Musk shared a video that used an AI-generated voice for Kamala Harris, which raised concerns that it could fool some people into thinking it was real. Musk and the video creator defended it as parody.

He has also written multiple times claiming that non-citizens are voting in US elections, which is illegal except in a few local elections. There are few instances of non-citizens voting, or even registering to vote. In late July, he shared a video of Elizabeth Warren talking about a pathway to citizenship for the millions of undocumented people living in the US. “As I was saying, they’re importing voters,” he said, a nod to “great replacement” theory.

Grok, the platform’s artificial intelligence chatbot that Musk has billed as an “anti-woke” antidote to left-biased chatbots, has spread false information that ballot deadlines had passed in nine states, meaning the vice-president could not get on the ballot in those places, which is untrue. Secretaries of state are urging Musk to fix this issue for the chatbot, which does not have election information guardrails that other chatbots like ChatGPT do.

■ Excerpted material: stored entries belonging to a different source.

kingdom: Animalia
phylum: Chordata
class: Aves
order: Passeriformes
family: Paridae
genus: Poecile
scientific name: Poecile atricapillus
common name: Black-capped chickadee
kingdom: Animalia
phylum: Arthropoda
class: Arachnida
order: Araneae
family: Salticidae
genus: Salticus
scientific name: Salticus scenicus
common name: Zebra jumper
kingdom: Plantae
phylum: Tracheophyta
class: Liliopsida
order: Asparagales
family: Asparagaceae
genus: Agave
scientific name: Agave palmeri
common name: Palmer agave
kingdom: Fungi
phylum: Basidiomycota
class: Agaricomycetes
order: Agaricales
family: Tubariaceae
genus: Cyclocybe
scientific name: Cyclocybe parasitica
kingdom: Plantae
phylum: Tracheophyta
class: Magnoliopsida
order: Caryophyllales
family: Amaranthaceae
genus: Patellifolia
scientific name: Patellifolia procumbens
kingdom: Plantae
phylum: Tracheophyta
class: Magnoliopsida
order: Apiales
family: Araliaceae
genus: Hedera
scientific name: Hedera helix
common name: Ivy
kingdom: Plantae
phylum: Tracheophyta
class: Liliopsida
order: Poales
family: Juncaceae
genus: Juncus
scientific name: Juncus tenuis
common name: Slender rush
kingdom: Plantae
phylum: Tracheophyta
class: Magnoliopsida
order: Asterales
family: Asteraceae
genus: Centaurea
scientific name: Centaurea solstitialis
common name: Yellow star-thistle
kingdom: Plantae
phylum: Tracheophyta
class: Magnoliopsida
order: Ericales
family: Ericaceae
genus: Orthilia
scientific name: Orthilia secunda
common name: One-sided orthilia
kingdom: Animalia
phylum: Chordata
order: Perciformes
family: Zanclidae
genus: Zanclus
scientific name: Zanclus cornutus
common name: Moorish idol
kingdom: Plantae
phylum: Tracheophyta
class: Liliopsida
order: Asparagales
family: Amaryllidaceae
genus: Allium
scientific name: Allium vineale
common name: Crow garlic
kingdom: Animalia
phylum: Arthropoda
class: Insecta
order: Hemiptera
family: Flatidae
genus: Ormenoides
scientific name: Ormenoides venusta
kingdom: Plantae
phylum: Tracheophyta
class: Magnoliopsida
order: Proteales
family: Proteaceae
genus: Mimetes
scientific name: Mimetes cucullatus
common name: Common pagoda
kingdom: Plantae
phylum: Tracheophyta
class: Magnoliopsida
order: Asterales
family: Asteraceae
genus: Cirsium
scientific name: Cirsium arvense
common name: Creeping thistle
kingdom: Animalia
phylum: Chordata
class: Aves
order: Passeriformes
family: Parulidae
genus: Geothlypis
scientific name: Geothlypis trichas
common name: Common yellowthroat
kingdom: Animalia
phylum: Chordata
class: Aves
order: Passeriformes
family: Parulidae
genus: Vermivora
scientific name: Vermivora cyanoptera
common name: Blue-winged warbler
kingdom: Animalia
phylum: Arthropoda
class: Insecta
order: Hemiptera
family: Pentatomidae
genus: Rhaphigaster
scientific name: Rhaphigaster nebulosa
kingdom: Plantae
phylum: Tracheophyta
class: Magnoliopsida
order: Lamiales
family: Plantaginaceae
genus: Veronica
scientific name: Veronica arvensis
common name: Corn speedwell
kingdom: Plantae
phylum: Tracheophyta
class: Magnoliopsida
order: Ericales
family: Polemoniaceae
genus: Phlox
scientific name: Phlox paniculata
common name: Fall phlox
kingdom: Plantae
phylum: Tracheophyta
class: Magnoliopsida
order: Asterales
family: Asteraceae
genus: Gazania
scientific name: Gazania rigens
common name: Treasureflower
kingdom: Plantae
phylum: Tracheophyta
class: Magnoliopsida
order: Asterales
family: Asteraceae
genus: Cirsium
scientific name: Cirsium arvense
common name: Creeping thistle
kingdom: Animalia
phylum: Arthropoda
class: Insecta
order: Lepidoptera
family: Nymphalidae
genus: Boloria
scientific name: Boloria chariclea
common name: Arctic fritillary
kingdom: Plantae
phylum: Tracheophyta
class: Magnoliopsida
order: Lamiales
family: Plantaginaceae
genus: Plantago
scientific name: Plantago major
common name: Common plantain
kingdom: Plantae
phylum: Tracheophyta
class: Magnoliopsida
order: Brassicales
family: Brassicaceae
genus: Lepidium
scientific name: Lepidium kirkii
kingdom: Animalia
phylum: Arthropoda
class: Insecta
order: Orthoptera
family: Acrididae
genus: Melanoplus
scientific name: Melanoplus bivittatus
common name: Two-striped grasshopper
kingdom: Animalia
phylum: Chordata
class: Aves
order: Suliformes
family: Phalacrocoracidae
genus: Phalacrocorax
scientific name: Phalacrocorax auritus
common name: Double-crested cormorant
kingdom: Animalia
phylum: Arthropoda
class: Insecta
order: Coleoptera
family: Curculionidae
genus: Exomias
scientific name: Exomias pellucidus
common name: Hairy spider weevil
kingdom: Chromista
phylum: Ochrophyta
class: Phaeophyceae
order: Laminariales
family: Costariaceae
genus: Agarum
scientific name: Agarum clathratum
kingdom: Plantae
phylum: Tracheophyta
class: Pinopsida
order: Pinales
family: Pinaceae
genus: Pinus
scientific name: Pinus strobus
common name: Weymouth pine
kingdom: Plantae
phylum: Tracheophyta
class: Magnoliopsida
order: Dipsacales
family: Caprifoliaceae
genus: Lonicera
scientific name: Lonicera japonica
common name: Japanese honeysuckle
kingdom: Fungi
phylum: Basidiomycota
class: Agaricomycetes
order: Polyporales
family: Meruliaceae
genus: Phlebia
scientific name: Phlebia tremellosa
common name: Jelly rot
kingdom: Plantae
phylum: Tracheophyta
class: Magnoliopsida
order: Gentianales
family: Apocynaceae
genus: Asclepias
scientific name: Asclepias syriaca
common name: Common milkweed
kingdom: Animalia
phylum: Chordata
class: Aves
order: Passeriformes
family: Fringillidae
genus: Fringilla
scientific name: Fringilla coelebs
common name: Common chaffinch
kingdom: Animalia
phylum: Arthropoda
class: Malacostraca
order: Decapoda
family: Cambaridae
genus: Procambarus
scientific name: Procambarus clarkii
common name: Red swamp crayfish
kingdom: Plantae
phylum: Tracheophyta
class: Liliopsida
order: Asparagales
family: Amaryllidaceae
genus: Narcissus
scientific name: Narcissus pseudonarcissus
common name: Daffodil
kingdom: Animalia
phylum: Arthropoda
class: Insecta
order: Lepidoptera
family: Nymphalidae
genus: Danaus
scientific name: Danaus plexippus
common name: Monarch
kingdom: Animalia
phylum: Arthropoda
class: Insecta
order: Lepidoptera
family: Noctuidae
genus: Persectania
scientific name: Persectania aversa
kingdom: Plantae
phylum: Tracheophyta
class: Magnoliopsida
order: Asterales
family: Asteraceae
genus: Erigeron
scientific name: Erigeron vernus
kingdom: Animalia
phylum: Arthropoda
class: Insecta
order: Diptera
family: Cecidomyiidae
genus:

“It’s important that social media companies, especially those with global reach, correct mistakes of their own making – as in the case of the Grok AI chatbot simply getting the rules wrong,” Minnesota secretary of state Steve Simon told the Washington Post. “Speaking out now will hopefully reduce the risk that any social media company will decline or delay correction of its own mistakes between now and the November election.”

Off the platform, a political action committee Musk created is mining personal information from voters in key states in what appears to users to initially look like a voter registration portal, CNBC reported. America Pac, a pro-Trump group backed by Musk’s enormous wealth, is targeting swing states voters. The data scraping is now being investigated by at least two states.

Despite his endless claims about election fraud, Musk told the Atlantic this month he would accept the results of the 2024 election – with a caveat.

“If there are questions of election integrity, they should be properly investigated and neither be dismissed out of hand nor unreasonably questioned,” he said. “If, after review of the election results, it turns out that Kamala wins, that win should be recognized and not disputed.”